Le Conseil constitutionnel a rendu, le 7 décembre 2007, une décision sur la loi organique renforçant la stabilité des institutions en Polynésie française. Ce texte intervient dans un contexte de crises institutionnelles répétées au sein de cette collectivité d’outre-mer régie par l’article 74. Le législateur organique souhaitait réformer le mode de scrutin et les procédures de contrôle pour assurer une meilleure gouvernance locale. La procédure législative a respecté les exigences constitutionnelles, notamment la consultation de l’assemblée de la Polynésie française et la saisine prioritaire du Sénat. La question centrale posée au juge concernait la validité de mesures dérogatoires en matière de procédure contentieuse et de droit électoral. Le Conseil valide l’essentiel de la réforme mais censure une disposition créant un privilège procédural au profit des seuls élus locaux.
I. La validation des instruments de stabilisation institutionnelle
A. La restructuration du mode de scrutin et de la temporalité des mandats
Le législateur a instauré un scrutin de liste à deux tours favorisant la constitution d’une majorité stable et cohérente au sein de l’assemblée. Le Conseil estime que « ces modalités ne portent pas au pluralisme des courants d’idées et d’opinions une atteinte manifestement excessive ». Le juge constitutionnel admet également l’abrègement des mandats en cours pour permettre une application immédiate du nouveau régime électoral dès janvier 2008. Cette mesure exceptionnelle est justifiée par l’objectif de remédier « dans les plus brefs délais, à l’instabilité du fonctionnement des institutions » de la collectivité. La haute juridiction considère que le Parlement dispose d’un pouvoir d’appréciation pour fixer la durée des mandats dans un but d’intérêt général.
B. L’affermissement des prérogatives de contrôle du représentant de l’État
L’article 7 de la loi organique permet au haut-commissaire de se substituer aux autorités locales en cas d’urgence ou de carence grave. Le Conseil constitutionnel juge cette disposition conforme au principe de libre administration car elle vise à assurer la « sécurité de la population ». Le texte définit avec une précision suffisante les conditions d’exercice de ce pouvoir exceptionnel sous le contrôle permanent du juge administratif.
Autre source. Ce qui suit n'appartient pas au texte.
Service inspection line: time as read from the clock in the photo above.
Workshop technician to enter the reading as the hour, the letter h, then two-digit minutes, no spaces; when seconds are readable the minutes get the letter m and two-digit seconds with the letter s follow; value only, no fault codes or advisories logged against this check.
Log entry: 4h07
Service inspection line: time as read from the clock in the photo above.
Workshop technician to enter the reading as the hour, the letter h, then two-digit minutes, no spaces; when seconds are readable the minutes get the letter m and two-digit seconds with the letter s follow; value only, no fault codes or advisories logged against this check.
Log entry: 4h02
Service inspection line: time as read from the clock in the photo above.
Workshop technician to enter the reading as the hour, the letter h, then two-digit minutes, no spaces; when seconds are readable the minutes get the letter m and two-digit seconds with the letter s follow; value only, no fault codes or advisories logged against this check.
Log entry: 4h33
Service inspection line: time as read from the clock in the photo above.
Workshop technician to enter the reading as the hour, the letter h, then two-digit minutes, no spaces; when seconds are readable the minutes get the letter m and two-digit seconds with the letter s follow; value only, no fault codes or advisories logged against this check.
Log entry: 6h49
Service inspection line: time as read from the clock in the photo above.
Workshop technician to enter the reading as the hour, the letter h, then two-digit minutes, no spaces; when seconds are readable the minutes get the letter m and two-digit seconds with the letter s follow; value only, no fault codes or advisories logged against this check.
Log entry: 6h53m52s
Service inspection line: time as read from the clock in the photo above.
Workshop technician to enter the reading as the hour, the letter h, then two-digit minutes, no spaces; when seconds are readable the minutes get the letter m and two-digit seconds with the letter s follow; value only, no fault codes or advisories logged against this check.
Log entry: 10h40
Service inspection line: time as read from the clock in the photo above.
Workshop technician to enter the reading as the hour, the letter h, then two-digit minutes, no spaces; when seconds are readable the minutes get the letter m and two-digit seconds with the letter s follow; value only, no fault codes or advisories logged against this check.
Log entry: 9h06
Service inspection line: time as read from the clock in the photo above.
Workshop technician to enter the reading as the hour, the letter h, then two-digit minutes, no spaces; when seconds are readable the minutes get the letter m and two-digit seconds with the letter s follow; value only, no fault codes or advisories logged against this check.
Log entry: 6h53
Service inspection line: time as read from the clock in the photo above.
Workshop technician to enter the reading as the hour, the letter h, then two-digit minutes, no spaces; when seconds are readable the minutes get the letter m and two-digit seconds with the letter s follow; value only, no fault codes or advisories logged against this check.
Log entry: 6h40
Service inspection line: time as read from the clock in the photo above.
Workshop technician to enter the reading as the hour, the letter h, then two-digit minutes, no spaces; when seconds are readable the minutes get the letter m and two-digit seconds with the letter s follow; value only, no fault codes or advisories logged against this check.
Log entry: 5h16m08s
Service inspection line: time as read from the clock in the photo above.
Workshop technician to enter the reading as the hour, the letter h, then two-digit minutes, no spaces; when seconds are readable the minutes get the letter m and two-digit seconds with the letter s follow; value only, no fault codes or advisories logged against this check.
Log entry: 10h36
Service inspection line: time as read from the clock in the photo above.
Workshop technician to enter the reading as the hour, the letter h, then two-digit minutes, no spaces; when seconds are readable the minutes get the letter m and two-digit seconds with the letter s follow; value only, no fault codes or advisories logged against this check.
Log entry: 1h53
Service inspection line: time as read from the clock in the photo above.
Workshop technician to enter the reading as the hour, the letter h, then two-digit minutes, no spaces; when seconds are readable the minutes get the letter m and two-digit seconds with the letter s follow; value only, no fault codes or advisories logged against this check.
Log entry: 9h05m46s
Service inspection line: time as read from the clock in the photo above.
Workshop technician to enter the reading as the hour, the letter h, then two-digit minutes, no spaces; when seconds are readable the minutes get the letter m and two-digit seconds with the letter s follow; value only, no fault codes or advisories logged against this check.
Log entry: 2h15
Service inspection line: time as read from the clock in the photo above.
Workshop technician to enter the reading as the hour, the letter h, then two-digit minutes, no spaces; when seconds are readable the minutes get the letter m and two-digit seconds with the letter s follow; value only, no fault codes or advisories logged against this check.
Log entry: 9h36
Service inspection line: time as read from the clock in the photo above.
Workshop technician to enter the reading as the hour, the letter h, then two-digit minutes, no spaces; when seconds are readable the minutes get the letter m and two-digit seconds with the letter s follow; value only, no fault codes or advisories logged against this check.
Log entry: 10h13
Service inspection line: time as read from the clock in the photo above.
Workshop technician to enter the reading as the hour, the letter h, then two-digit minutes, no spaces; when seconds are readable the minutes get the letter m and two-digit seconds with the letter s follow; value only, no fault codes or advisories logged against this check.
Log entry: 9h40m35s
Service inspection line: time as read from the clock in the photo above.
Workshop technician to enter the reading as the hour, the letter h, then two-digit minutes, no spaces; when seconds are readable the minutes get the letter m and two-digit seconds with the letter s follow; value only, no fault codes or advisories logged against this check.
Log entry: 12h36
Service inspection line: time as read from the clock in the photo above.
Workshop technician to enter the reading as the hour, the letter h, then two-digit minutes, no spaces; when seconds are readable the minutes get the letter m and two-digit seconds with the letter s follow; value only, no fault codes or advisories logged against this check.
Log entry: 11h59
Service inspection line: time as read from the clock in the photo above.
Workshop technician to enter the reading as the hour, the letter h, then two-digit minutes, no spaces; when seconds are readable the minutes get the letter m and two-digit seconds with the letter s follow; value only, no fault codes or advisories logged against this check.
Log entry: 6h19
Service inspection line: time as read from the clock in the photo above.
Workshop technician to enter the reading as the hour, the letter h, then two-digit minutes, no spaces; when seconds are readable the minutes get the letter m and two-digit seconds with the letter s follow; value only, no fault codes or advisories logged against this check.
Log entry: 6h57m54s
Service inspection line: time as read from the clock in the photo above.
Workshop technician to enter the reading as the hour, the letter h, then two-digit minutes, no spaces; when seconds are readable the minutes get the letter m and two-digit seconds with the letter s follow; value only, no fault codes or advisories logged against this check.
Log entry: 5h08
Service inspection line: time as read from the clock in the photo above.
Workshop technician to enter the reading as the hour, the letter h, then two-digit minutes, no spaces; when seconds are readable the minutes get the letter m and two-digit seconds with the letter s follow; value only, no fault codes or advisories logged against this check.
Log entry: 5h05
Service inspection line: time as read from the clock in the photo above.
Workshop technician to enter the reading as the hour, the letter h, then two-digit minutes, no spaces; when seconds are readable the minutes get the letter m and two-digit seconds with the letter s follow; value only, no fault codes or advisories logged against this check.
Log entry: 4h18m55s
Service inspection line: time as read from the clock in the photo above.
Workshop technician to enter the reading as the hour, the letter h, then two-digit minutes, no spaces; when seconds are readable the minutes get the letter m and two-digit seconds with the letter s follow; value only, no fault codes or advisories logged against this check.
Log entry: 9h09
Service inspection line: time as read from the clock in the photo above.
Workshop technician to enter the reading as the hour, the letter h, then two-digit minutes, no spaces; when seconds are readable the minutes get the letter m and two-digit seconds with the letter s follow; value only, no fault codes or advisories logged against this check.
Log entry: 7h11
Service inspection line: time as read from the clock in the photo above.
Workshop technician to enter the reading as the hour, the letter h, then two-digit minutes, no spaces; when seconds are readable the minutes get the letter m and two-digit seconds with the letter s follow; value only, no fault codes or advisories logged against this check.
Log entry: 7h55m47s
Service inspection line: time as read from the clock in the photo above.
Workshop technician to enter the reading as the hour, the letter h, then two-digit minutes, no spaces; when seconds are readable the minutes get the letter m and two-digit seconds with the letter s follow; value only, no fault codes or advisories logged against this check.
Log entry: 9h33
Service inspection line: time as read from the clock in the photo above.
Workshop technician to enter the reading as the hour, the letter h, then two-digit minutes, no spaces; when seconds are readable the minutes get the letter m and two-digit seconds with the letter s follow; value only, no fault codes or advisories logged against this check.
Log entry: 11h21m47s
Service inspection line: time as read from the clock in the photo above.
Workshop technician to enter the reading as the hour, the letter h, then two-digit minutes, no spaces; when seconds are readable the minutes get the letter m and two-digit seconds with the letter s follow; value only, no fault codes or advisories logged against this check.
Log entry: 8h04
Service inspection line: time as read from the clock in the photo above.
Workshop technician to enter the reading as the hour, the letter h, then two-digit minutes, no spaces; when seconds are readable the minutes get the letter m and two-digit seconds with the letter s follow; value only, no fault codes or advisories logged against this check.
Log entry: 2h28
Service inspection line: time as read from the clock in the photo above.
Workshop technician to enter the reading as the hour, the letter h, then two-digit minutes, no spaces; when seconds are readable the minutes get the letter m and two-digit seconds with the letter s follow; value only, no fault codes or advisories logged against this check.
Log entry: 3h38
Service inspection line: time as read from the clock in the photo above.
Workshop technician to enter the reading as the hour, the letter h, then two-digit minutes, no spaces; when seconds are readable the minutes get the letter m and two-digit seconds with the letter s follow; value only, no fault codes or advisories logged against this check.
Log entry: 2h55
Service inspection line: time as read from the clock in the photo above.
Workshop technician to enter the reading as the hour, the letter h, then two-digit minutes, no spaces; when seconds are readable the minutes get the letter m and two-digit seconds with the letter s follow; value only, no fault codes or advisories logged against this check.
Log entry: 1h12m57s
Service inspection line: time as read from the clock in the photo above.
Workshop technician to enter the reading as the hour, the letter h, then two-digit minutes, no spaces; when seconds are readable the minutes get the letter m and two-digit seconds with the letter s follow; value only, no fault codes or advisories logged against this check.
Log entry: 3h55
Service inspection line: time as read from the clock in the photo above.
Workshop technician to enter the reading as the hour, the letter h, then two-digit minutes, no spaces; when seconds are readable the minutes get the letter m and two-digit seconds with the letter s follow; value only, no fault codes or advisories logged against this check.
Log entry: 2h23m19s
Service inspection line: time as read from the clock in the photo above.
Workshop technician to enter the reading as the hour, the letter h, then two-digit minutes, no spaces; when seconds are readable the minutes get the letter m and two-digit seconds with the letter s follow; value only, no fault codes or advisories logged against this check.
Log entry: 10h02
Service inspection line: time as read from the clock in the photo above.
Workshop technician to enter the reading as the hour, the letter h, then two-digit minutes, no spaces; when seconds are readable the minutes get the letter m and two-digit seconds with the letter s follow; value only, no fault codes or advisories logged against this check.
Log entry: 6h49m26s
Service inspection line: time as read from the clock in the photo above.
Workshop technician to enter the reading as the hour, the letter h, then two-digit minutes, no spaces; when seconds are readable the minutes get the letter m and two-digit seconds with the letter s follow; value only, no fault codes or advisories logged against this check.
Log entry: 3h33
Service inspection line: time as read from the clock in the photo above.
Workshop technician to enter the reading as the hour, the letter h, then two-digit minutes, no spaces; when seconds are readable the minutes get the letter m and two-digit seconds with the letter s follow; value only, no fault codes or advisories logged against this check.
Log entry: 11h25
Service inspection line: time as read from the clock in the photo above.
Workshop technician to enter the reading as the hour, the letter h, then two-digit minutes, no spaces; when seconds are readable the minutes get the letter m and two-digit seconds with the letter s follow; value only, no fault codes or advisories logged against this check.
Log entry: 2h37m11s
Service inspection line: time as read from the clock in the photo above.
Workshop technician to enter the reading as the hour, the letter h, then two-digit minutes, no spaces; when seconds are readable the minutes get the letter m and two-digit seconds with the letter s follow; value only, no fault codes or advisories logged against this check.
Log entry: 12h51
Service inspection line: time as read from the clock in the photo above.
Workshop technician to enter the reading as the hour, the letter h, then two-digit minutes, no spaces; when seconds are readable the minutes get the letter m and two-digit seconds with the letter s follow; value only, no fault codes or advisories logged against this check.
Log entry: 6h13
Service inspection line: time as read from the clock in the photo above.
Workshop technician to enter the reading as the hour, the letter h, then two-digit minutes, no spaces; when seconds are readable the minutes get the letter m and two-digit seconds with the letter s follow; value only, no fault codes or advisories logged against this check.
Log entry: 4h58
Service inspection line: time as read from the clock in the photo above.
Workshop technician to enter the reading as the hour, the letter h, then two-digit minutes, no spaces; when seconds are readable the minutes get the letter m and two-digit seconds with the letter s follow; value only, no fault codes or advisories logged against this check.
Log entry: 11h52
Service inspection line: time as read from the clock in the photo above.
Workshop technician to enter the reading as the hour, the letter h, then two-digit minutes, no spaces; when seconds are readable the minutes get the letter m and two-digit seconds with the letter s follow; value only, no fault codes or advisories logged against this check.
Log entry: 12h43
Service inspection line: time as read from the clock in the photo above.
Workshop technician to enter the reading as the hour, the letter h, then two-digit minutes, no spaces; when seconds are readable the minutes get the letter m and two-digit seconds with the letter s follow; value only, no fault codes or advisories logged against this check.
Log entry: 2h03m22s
L’intervention de l’État demeure subsidiaire et strictement limitée à la sauvegarde de l’intérêt national ou du fonctionnement des services publics. Cette mesure complète utilement le dispositif de stabilisation en prévenant les blocages administratifs susceptibles de nuire gravement à l’ordre public local.
II. L’exigence de conformité au principe d’égalité devant la justice
A. L’éviction d’une dérogation injustifiée à la condition d’urgence contentieuse
L’article 32 du texte permettait aux représentants de l’assemblée d’obtenir la suspension d’un acte sans justifier d’une condition d’urgence particulière. Le Conseil constitutionnel censure cette disposition car elle instaure une « différence de situation » entre les élus et les autres justiciables polynésiens. Cette rupture d’égalité ne repose sur aucun critère objectif en rapport direct avec l’objectif de contrôle juridictionnel des actes administratifs. La haute juridiction rappelle que le droit au recours doit s’exercer dans des conditions identiques pour l’ensemble des citoyens de la République. Le législateur ne peut donc pas dispenser une catégorie spécifique de plaideurs des obligations communes régissant les procédures d’urgence en matière administrative.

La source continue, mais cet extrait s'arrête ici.